* [Problem to solve] To complete the exercise, repeat every record exactly as it stands.

* [Given entries]
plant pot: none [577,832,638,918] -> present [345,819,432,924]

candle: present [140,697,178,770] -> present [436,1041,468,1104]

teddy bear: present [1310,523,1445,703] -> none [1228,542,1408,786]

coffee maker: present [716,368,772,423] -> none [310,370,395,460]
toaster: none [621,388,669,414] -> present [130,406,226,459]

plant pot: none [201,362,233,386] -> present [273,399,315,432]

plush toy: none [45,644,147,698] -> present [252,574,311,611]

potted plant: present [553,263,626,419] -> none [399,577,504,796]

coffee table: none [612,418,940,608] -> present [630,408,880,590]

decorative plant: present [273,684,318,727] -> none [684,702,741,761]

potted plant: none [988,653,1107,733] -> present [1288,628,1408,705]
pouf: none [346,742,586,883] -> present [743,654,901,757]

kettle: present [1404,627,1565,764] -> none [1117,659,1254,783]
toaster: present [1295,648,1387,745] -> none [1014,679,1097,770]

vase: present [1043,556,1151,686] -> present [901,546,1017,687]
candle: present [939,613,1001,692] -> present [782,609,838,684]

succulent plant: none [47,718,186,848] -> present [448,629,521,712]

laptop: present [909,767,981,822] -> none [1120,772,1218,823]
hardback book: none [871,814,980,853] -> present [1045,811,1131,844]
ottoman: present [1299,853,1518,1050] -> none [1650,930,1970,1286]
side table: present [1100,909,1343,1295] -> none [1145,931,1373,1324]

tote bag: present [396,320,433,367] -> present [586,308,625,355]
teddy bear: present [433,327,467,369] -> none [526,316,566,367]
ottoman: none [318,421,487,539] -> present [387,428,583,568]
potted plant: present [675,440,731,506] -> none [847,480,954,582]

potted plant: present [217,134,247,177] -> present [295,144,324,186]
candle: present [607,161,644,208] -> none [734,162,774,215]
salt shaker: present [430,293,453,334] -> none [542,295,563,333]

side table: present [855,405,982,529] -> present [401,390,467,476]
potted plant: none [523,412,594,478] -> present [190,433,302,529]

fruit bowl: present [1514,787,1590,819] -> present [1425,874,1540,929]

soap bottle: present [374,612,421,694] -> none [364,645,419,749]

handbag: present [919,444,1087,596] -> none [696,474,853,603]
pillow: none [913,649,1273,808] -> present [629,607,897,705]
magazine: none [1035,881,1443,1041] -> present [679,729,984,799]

* [Expected answer]
plant pot: none [577,832,638,918] -> present [345,819,432,924]

candle: present [140,697,178,770] -> present [436,1041,468,1104]

teddy bear: present [1310,523,1445,703] -> none [1228,542,1408,786]

coffee maker: present [716,368,772,423] -> none [310,370,395,460]
toaster: none [621,388,669,414] -> present [130,406,226,459]

plant pot: none [201,362,233,386] -> present [273,399,315,432]

plush toy: none [45,644,147,698] -> present [252,574,311,611]

potted plant: present [553,263,626,419] -> none [399,577,504,796]

coffee table: none [612,418,940,608] -> present [630,408,880,590]

decorative plant: present [273,684,318,727] -> none [684,702,741,761]

potted plant: none [988,653,1107,733] -> present [1288,628,1408,705]
pouf: none [346,742,586,883] -> present [743,654,901,757]

kettle: present [1404,627,1565,764] -> none [1117,659,1254,783]
toaster: present [1295,648,1387,745] -> none [1014,679,1097,770]

vase: present [1043,556,1151,686] -> present [901,546,1017,687]
candle: present [939,613,1001,692] -> present [782,609,838,684]

succulent plant: none [47,718,186,848] -> present [448,629,521,712]

laptop: present [909,767,981,822] -> none [1120,772,1218,823]
hardback book: none [871,814,980,853] -> present [1045,811,1131,844]
ottoman: present [1299,853,1518,1050] -> none [1650,930,1970,1286]
side table: present [1100,909,1343,1295] -> none [1145,931,1373,1324]

tote bag: present [396,320,433,367] -> present [586,308,625,355]
teddy bear: present [433,327,467,369] -> none [526,316,566,367]
ottoman: none [318,421,487,539] -> present [387,428,583,568]
potted plant: present [675,440,731,506] -> none [847,480,954,582]

potted plant: present [217,134,247,177] -> present [295,144,324,186]
candle: present [607,161,644,208] -> none [734,162,774,215]
salt shaker: present [430,293,453,334] -> none [542,295,563,333]

side table: present [855,405,982,529] -> present [401,390,467,476]
potted plant: none [523,412,594,478] -> present [190,433,302,529]

fruit bowl: present [1514,787,1590,819] -> present [1425,874,1540,929]

soap bottle: present [374,612,421,694] -> none [364,645,419,749]

handbag: present [919,444,1087,596] -> none [696,474,853,603]
pillow: none [913,649,1273,808] -> present [629,607,897,705]
magazine: none [1035,881,1443,1041] -> present [679,729,984,799]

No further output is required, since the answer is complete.